The second part of this story is that at some point down the road, DH will be inheriting 4 houses, which are all paid for, 2 in the Bay Area and two outside the state. Assuming they live till they are 95, we'll be 65, so down the road, we will have access to some money if we need it. I'm not sure if this is relevant, but I'm saying that there is a safety net, unless we get disowned or something strange happens (which can happen).
Obviously, I don't know the particular situation, but many folks have set themselves up for disappointment by counting on an inheritance, Unless your wife's name is on the deeds, it's probably risky to count on these assets. A lot can happen over long time periods, and these homes represent a big store of wealth that could be tapped by an elderly couple that has seen a drop in assets. The economy is shaky, and could get much shakier. You can fill in the rest of the blanks.

Good luck.
 
Your advisor should have discussed your risk tolerance with you. Not sure of your current age either.

If you follow the conventional 100-age to determine your equity allocation, you can't go too far wrong. This would of course depend on the risk tolerance discussion results. The non-equity portion represents a kind of safety net for this kind of market.
 
Last edited:
One more thought.....you didn't say where the parents have legal residence. If they are in CA, the costs and effort involved in probate are large, suggesting you make sure they have been to a CA estate atty to get set up with a living trust and have someone in the family who knows what to do as secondary trustee. If they are in another state, they still need good legal advice.
 
For your new 401(k) stuff you just have to follow your written investment policy statement which includes your asset allocation and also the best places to locate your assets. If you don't have such a plan, then you need to get educated and get one.

One way to get educated is to go through the asset allocation tutorial found at this link: http://www.early-retirement.org/forums/f28/asset-allocation-tutorial-31324-2.html#post578722 which has lots of links and tools to get you going. Fidelity-sponsored 401(k) plans also have alot of help and education at www.401k.com This will only take you a month or so to go through and get it all figured out.
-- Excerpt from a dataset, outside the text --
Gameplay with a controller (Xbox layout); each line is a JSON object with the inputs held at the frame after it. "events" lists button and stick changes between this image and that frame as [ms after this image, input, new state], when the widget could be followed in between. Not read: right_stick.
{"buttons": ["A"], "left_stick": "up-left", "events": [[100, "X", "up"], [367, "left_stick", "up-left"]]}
But what's a month for something that is going to give you 30+ years of retirement income?

Furthermore, you can get free, personalized advice that is better than any financial consultant if you go to Bogleheads :: View Forum - Investing - Help with Personal Investments and READ then follow the advice given in the "sticky" 2 or 3 threads at the top. But be prepared for SERIOUS discussion about your money. You can't expect to spend an hour on this and get a good plan. You have to put the time into it.